Complete o seguinte:
a: Repita sem alterações a passagem do texto sobre o celular de Anna Wintour, começando nas palavras que contêm "Não demorou para" e parando depois de "uma nova moda.".
b: Retome o texto sobre o celular de Anna Wintour e as tendências da moda, dando continuidade a partir da última frase apresentada.

Trecho do documento:

* * * * * * *

Anna Wintour, inspiração de "O Diabo Veste Prada", causou ao aparecer com um celular de flip no US Open de tênis. Um modelo pré-pago vendido por menos de R$ 50 chamou mais atenção que o ator Hugh Jackman sentado ao lado dela no box de Roger Federer.

Por Felipe Pereira

Não demorou para outros famosos imitarem a editora da "Vogue". A cantora Rihanna tem o dedo nervoso para o Instagram, mas foi vista com um celular que serve apenas para fazer chamadas e mandar mensagens. Teve gente decretando uma nova moda.

Calma aí. Existem sim pessoas que não querem o celular conversando com a televisão, o carro e o computador. Mas se apenas meia dúzia de famosos copiarem Anna Wintour, o movimento morre logo. Caso a atitude represente um novo comportamento, temos uma tendência. Desembolsar milhares de reais num iPhone 6 será cafona.

As respostas para o efeito Anna Wintour virão da observação que antropólogos, sociólogos e especialistas em semiótica farão da sociedade. Muitos acreditam que estilos e coleções nascem da cabeça iluminada de estilistas. Bobinhos. Não há big bang criativo. As grifes se baseiam em relatórios desses especialistas para saber quando mudar o guarda-roupa das pessoas. Foi assim com a calça skinny. Moda é ciência social.

Biografia

Ostracismo, apogeu e declínio da calça skinny

Show das poderosas

A primeira fila dos desfiles do São Paulo Fashion Week era formada pela expressão blasé de consultoras e editoras de moda. Hoje o espaço é das blogueiras. Nada mais justo. A internet embaralhou a moda. Uma coleção não precisa aparecer na novela para ser conhecida. O "look do dia" das blogueiras apresenta as novidades com a vantagem de criar uma proximidade impossível de ocorrer com uma global.

Imagens: Estúdio Akatre

Essa dinâmica se refere ao que acontece da passarela em diante, mas toda coleção é precedida de uma tendência. Uma apostila de colégio diria que tendência é um comportamento capaz de mudar hábitos em diferentes setores da sociedade. Chatinho no conceito, mas bem legal na prática, olha só.

* * * * * * *

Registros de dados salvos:
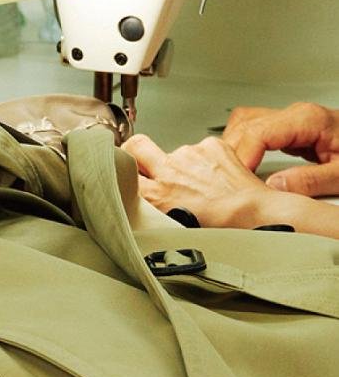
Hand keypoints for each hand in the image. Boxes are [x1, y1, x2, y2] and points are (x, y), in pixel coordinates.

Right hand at [122, 134, 278, 228]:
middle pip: (135, 145)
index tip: (119, 172)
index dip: (119, 170)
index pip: (120, 170)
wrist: (258, 218)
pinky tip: (216, 176)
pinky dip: (206, 159)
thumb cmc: (223, 230)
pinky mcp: (212, 145)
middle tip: (142, 162)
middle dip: (134, 151)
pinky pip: (201, 148)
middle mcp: (169, 169)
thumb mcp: (173, 227)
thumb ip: (152, 209)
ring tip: (200, 184)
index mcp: (156, 194)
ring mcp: (191, 154)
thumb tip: (141, 202)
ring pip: (174, 150)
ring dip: (181, 162)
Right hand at [223, 103, 338, 196]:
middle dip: (232, 152)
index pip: (258, 133)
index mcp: (308, 120)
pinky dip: (244, 145)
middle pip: (245, 125)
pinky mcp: (291, 129)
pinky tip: (244, 162)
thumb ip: (310, 181)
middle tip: (229, 179)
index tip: (237, 178)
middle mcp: (296, 115)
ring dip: (235, 146)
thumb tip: (275, 186)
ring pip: (246, 123)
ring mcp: (292, 119)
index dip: (241, 157)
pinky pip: (256, 130)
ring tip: (232, 171)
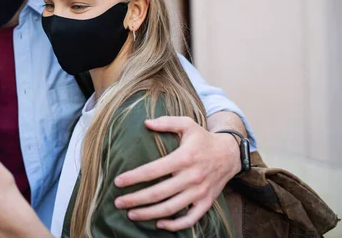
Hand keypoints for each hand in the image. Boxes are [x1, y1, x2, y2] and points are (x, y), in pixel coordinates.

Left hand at [114, 116, 239, 230]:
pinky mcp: (206, 202)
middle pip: (158, 193)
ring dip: (149, 214)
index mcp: (184, 158)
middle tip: (118, 202)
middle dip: (136, 199)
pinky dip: (175, 225)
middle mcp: (192, 177)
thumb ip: (166, 122)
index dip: (134, 177)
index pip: (153, 170)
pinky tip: (159, 224)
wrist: (230, 154)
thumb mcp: (187, 124)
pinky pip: (190, 219)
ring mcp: (200, 192)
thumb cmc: (203, 139)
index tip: (117, 182)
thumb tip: (145, 123)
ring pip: (171, 208)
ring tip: (131, 214)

* * * * * * *

Saídas esperadas:
a:
Não demorou para outros famosos imitarem a editora da "Vogue". A cantora Rihanna tem o dedo nervoso para o Instagram, mas foi vista com um celular que serve apenas para fazer chamadas e mandar mensagens. Teve gente decretando uma nova moda.

b:
Em 2010 notou-se que os moradores das metrópoles brasileiras estavam chateados de viverem trancados em casa. As pessoas queriam quebrar o isolamento e retomar suas cidades. Batizada de Novos Urbanos, essa tendência se desdobrou na cultura da bicicleta, no food truck e na valorização dos parques. Ela pediu um jeito "menos é mais" de vestir. Ninguém vai pisar na grama de salto fino nem de maquiagem pesada para derreter ao sol. Hora da moda investir em conforto e liberdade de movimentos.

A pessoa da classe C e da classe A têm influenciadores diferentes. Por isso tendências nascem de forma simultânea. Quando me pedem uma tendência eu falo "depende para quem", porque existem várias.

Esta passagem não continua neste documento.